▸ EXCERPTED DATA:

******

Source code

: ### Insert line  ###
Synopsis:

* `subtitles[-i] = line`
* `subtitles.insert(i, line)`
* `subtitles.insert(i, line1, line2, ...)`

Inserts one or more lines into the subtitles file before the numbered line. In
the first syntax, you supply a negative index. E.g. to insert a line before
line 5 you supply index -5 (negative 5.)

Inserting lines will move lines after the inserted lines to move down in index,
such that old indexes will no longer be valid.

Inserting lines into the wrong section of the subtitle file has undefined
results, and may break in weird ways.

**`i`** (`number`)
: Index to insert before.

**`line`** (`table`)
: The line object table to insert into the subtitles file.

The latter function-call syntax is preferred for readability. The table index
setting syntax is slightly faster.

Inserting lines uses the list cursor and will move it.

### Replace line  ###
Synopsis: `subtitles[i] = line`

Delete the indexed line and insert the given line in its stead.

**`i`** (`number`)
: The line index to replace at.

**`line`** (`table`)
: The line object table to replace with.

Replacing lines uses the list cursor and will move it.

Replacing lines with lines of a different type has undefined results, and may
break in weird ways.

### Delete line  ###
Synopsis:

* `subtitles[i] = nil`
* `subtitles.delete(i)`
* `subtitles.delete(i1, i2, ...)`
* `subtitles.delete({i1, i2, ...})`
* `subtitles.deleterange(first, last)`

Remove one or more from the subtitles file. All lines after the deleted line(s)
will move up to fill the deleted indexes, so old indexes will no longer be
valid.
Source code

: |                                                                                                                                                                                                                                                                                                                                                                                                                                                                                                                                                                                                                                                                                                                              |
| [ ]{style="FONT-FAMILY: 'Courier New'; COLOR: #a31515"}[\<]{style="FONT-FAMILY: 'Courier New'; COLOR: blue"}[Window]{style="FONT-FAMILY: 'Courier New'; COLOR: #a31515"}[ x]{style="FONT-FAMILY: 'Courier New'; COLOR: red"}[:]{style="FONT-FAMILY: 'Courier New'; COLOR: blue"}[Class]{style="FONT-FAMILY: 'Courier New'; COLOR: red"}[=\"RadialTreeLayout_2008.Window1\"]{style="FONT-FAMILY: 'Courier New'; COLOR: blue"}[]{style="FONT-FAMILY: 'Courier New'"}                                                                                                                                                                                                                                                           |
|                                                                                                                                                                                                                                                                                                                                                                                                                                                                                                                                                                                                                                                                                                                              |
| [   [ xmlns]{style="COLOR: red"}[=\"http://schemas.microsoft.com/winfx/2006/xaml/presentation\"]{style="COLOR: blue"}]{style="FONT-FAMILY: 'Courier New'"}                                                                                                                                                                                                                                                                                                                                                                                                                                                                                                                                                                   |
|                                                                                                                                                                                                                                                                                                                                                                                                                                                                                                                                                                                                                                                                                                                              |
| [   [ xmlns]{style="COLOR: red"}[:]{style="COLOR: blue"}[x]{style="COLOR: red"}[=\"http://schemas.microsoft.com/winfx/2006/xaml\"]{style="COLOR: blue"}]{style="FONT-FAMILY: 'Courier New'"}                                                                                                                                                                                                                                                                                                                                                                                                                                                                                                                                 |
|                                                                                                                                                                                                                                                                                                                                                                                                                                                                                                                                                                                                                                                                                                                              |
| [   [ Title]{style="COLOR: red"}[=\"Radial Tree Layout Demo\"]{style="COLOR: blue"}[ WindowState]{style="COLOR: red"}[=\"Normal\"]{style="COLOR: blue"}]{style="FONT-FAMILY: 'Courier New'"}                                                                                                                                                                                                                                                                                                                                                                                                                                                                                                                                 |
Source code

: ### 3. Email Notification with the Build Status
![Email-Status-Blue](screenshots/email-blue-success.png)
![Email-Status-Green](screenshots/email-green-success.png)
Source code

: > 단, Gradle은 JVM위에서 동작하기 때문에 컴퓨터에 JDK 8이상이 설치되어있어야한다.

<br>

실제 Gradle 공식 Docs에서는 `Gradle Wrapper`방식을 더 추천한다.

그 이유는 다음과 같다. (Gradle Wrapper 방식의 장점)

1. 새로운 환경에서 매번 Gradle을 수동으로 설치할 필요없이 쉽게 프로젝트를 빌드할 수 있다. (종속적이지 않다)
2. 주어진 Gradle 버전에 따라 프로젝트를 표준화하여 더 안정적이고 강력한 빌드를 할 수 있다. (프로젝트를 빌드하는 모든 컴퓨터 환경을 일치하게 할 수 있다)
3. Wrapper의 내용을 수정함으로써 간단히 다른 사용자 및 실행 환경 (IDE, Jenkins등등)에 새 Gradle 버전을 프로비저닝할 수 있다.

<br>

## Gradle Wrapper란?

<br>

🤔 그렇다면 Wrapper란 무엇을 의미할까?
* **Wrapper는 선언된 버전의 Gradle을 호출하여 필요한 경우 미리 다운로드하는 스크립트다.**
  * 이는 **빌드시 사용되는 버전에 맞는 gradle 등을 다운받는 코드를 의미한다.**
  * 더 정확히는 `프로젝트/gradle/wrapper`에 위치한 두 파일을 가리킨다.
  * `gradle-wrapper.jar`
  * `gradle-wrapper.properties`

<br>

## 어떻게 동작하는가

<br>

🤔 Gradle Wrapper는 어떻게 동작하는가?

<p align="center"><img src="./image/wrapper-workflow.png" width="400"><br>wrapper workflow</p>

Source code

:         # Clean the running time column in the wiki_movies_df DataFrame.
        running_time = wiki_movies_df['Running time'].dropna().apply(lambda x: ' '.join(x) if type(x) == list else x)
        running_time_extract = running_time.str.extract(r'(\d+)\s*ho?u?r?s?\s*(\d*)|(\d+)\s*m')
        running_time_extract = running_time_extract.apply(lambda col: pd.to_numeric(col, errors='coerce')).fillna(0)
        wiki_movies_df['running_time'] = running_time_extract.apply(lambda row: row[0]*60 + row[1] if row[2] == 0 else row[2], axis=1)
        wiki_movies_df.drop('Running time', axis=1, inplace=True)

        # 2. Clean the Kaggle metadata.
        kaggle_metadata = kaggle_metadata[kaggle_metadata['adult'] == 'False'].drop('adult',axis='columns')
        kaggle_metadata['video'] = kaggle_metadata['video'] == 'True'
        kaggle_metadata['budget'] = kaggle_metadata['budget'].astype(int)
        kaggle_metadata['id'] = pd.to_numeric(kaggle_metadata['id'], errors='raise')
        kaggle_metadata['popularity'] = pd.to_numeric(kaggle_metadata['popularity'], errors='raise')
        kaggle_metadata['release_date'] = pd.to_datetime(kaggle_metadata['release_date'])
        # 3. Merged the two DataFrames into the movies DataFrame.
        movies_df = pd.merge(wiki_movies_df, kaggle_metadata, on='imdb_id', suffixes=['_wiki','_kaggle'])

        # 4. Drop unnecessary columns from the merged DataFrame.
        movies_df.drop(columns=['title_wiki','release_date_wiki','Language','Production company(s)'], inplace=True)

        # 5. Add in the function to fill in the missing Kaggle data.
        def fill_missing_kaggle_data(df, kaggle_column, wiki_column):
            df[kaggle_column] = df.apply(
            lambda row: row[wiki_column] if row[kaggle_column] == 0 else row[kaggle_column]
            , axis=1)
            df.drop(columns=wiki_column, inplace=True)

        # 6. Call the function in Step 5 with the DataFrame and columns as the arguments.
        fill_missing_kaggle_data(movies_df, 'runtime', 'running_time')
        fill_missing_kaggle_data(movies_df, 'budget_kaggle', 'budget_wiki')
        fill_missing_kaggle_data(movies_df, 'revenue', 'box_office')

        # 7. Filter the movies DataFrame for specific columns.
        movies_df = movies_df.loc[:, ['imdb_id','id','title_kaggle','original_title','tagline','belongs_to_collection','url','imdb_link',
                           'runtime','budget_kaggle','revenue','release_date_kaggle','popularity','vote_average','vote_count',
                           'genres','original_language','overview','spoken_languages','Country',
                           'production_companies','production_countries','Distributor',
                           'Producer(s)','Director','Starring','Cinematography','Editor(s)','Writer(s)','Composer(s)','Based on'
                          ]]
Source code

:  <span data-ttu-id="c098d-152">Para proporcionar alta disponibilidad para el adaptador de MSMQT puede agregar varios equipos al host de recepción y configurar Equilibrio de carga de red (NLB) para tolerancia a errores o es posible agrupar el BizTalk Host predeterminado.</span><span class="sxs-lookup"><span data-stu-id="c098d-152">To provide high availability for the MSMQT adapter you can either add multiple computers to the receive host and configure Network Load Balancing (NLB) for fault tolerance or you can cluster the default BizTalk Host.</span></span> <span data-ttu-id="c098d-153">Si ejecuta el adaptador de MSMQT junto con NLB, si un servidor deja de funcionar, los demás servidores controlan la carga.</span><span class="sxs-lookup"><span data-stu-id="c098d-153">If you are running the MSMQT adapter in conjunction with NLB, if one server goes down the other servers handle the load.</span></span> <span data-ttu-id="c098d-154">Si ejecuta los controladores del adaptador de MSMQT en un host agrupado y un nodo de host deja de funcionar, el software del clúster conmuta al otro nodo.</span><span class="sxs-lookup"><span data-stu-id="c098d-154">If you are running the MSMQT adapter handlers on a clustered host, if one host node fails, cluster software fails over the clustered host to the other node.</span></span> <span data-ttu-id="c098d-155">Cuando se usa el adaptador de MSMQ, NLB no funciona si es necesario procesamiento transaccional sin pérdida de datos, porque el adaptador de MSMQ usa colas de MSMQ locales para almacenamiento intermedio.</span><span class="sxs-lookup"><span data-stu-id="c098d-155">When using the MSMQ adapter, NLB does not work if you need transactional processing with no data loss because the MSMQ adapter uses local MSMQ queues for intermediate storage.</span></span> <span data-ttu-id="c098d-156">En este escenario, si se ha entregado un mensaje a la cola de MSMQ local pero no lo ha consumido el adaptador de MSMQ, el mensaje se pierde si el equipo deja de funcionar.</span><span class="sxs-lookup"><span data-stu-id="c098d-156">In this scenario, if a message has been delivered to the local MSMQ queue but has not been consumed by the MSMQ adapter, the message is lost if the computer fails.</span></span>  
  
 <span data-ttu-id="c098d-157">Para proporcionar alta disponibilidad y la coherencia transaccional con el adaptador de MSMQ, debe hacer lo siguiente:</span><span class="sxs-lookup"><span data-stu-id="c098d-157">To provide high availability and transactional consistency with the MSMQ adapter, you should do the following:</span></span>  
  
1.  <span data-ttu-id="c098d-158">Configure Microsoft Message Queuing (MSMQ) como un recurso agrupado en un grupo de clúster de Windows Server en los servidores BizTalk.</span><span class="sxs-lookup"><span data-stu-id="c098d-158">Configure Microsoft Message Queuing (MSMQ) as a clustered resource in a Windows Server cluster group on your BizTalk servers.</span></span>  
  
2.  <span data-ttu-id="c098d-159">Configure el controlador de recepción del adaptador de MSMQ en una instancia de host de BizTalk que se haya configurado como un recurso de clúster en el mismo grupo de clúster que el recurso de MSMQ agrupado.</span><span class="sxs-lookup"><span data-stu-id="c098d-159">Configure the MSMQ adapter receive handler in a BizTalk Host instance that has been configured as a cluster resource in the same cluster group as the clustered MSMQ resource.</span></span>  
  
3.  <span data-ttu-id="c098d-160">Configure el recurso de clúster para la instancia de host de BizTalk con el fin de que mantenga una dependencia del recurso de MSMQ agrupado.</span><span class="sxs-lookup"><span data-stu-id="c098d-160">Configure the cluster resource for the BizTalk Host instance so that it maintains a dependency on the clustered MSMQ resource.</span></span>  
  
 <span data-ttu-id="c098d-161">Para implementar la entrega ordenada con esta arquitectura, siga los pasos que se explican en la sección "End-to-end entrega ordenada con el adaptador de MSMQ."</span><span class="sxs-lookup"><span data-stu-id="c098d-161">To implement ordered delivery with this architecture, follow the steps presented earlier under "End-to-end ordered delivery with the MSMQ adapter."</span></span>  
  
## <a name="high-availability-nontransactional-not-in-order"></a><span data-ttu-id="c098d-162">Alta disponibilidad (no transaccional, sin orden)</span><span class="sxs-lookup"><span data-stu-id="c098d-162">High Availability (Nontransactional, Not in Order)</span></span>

******

▸ TASK DESCRIPTION: Write out as a JSON list of strings the lines beginning at the one containing "the wiki_movies_df DataFrame." and ending with the one containing "wiki_movies_df.drop('Running time', axis=1, inplace=True)", with one string per line and blank lines omitted.

▸ EXERCISE OUTPUT:
[
  ":         # Clean the running time column in the wiki_movies_df DataFrame.",
  "        running_time = wiki_movies_df['Running time'].dropna().apply(lambda x: ' '.join(x) if type(x) == list else x)",
  "        running_time_extract = running_time.str.extract(r'(\\d+)\\s*ho?u?r?s?\\s*(\\d*)|(\\d+)\\s*m')",
  "        running_time_extract = running_time_extract.apply(lambda col: pd.to_numeric(col, errors='coerce')).fillna(0)",
  "        wiki_movies_df['running_time'] = running_time_extract.apply(lambda row: row[0]*60 + row[1] if row[2] == 0 else row[2], axis=1)",
  "        wiki_movies_df.drop('Running time', axis=1, inplace=True)"
]